Just in case you missed yesterday's Guardian magazine, there was an excellent piece by Decca Aitkenhead on "the explosion of paparazzi since the boom in digital cameras and celebrity magazines". Excellent because she manages to explain "the game" of snapping celebrities from the inside, even to the point of becoming "a player" herself.
She ends up stalking Amy Winehouse, realising that what she experiences "is precisely the same emotional spectrum every pap describes: predatory adrenaline rush, horrified shame, professional dissociation."
Once she confronts Winehouse in a shop, "her pale, white face... streaked with tears", the objectified celeb "becomes a real person", a real person clearly in need of psychological help.
Aitkenhead writes: "I want to tell her, I'm just doing my job. 'I'm not following you, Amy!' I start to say - I'm from the Guardian, you see, and I'm following the paparazzi, and they're following you, and so now it looks like I'm following you, but actually I'm just doing my job. I open my mouth to say it - but then I stop. This is what all the paps say: I'm just doing my job."
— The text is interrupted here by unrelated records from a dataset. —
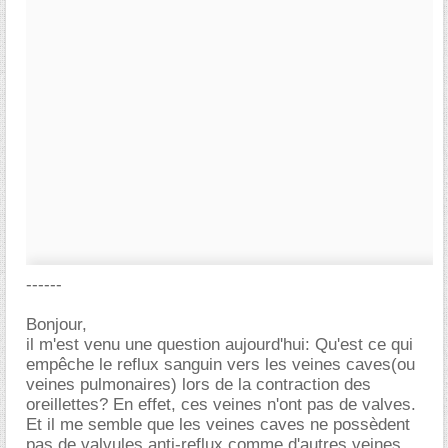
------
Bonjour,
il m'est venu une question aujourd'hui: Qu'est ce qui
empêche le reflux sanguin vers les veines caves(ou
veines pulmonaires) lors de la contraction des
oreillettes? En effet, ces veines n'ont pas de valves.
Et il me semble que les veines caves ne possèdent
pas de valvules anti-reflux comme d'autres veines.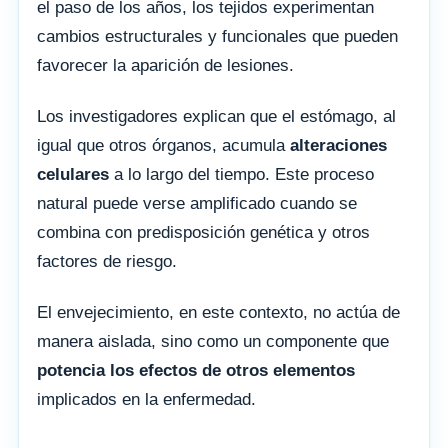
el paso de los años, los tejidos experimentan
cambios estructurales y funcionales que pueden
favorecer la aparición de lesiones.
Los investigadores explican que el estómago, al
igual que otros órganos, acumula
alteraciones
celulares
a lo largo del tiempo. Este proceso
natural puede verse amplificado cuando se
combina con predisposición genética y otros
factores de riesgo.
El envejecimiento, en este contexto, no actúa de
manera aislada, sino como un componente que
potencia los efectos de otros elementos
implicados en la enfermedad.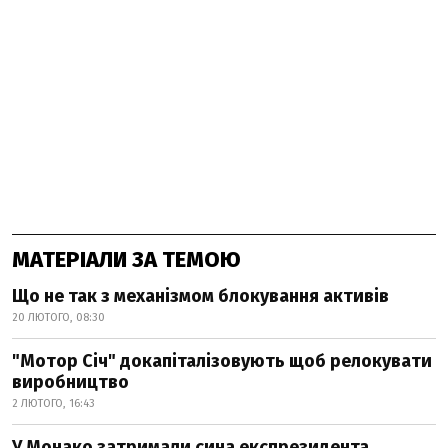
МАТЕРІАЛИ ЗА ТЕМОЮ
Що не так з механізмом блокування активів
20 ЛЮТОГО, 08:30
"Мотор Січ" докапіталізовують щоб релокувати
виробництво
2 ЛЮТОГО, 16:43
У Монако затримали сина експрезидента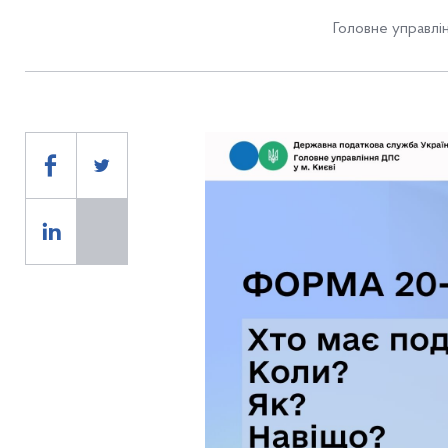
Головне управлін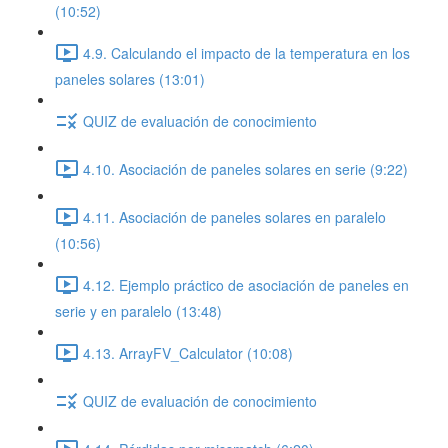
(10:52)
4.9. Calculando el impacto de la temperatura en los
paneles solares (13:01)
QUIZ de evaluación de conocimiento
4.10. Asociación de paneles solares en serie (9:22)
4.11. Asociación de paneles solares en paralelo
(10:56)
4.12. Ejemplo práctico de asociación de paneles en
serie y en paralelo (13:48)
4.13. ArrayFV_Calculator (10:08)
QUIZ de evaluación de conocimiento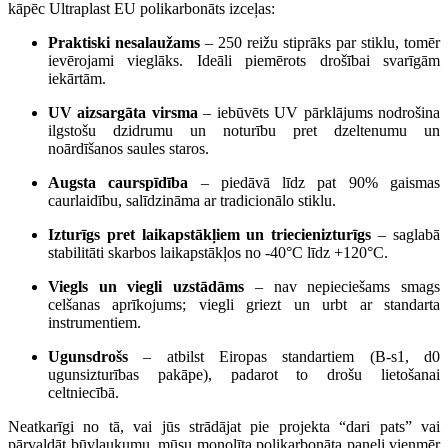
kāpēc Ultraplast EU polikarbonāts izceļas:
Praktiski nesalaužams
– 250 reižu stiprāks par stiklu, tomēr
ievērojami vieglāks. Ideāli piemērots drošībai svarīgām
iekārtām.
UV aizsargāta virsma
– iebūvēts UV pārklājums nodrošina
ilgstošu dzidrumu un noturību pret dzeltenumu un
noārdīšanos saules staros.
Augsta caurspīdība
– piedāvā līdz pat 90% gaismas
caurlaidību, salīdzināma ar tradicionālo stiklu.
Izturīgs pret laikapstākļiem un triecienizturīgs
– saglabā
stabilitāti skarbos laikapstākļos no -40°C līdz +120°C.
Viegls un viegli uzstādāms
– nav nepieciešams smags
celšanas aprīkojums; viegli griezt un urbt ar standarta
instrumentiem.
Ugunsdrošs
– atbilst Eiropas standartiem (B-s1, d0
ugunsizturības pakāpe), padarot to drošu lietošanai
celtniecībā.
Neatkarīgi no tā, vai jūs strādājat pie projekta “dari pats” vai
pārvaldāt būvlaukumu, mūsu monolīta polikarbonāta paneļi vienmēr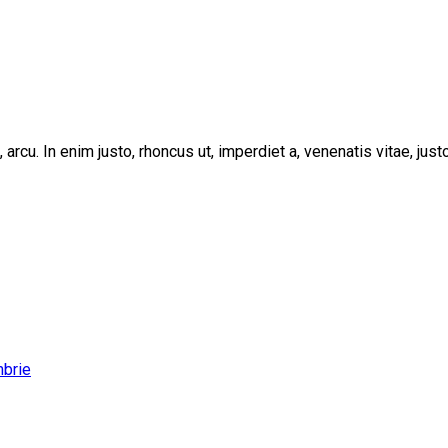
, arcu. In enim justo, rhoncus ut, imperdiet a, venenatis vitae, ju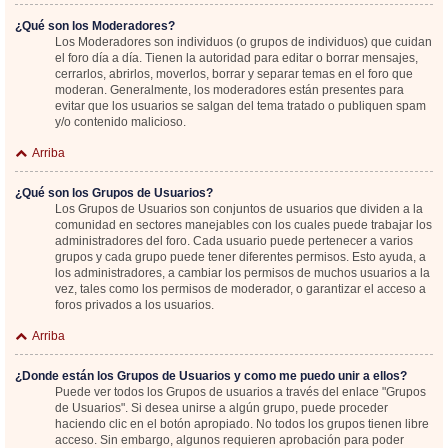
¿Qué son los Moderadores?
Los Moderadores son individuos (o grupos de individuos) que cuidan
el foro día a día. Tienen la autoridad para editar o borrar mensajes,
cerrarlos, abrirlos, moverlos, borrar y separar temas en el foro que
moderan. Generalmente, los moderadores están presentes para
evitar que los usuarios se salgan del tema tratado o publiquen spam
y/o contenido malicioso.
Arriba
¿Qué son los Grupos de Usuarios?
Los Grupos de Usuarios son conjuntos de usuarios que dividen a la
comunidad en sectores manejables con los cuales puede trabajar los
administradores del foro. Cada usuario puede pertenecer a varios
grupos y cada grupo puede tener diferentes permisos. Esto ayuda, a
los administradores, a cambiar los permisos de muchos usuarios a la
vez, tales como los permisos de moderador, o garantizar el acceso a
foros privados a los usuarios.
Arriba
¿Donde están los Grupos de Usuarios y como me puedo unir a ellos?
Puede ver todos los Grupos de usuarios a través del enlace "Grupos
de Usuarios". Si desea unirse a algún grupo, puede proceder
haciendo clic en el botón apropiado. No todos los grupos tienen libre
acceso. Sin embargo, algunos requieren aprobación para poder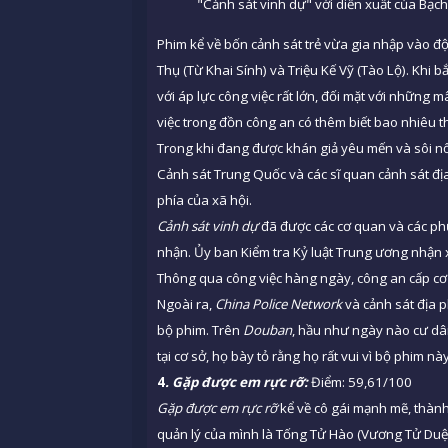
"Cảnh sát vinh dự" với diễn xuất của Bạch 
Phim kể về bốn cảnh sát trẻ vừa gia nhập vào độ
Thụ (Từ Khai Sính) và Triệu Kế Vỹ (Tào Lộ). Khi 
với áp lực công việc rất lớn, đối mặt với những 
việc trong đồn công an có thêm biết bao nhiêu t
Trong khi đang được khán giả yêu mến và sôi nổ
Cảnh sát Trung Quốc và các sĩ quan cảnh sát đ
phía của xã hội.
Cảnh sát vinh dự
đã được các cơ quan và các ph
nhận. Ủy ban Kiểm tra Kỷ luật Trung ương nhận x
Thông qua công việc hàng ngày, công an cấp cơ 
Ngoài ra,
China Police Network
và cảnh sát địa 
bộ phim. Trên
Douban
, hầu như ngày nào cư dâ
tại cơ sở, họ bày tỏ rằng họ rất vui vì bộ phim n
4
. Gặp được em rực rỡ:
Điểm: 59,61/100
Gặp được em rực rỡ
kể về cô gái mạnh mẽ, thàn
quản lý của mình là Tống Tử Hào (Vương Tử Duệ)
Just doing my job. How often did photographers tell me that during the Princess Diana years? I'm also reminded of a further justification when Aitkenhead talks to a snapper who refuses to give his name "because he says he gets enough grief in his job as it is".
He tells her: "We're just a bunch of guys trying to get the photographs... The people who buy the magazines and want to see these photographs, they're the fucked-up ones."
There it is. The true face of the stalkerazzi. At the bottom of what Aitkenhead properly describes as "the publicity food chain", they are simply giving the people what they want. It's a dirty job but someone's got to do it, eh?
In fact, as the article makes very clear, it's a boring, ultimately worthless, job that anyone can do and, it appears, anyone is doing it. And I love the way they blame everyone except themselves for the way the pack acts, claiming - against all historic evidence to the contrary - that it was once an honourable profession.
"There's no respect," one photographer tells Aitkenhead. "There used to be an etiquette about getting your pictures, and it wasn't to rush at the celebs. But there are too many guys now, and people don't know. They're not photographers, they're just people with cameras."
Used to be an etiquette? When was that precisely? In 1997, perhaps, in a Paris underpass?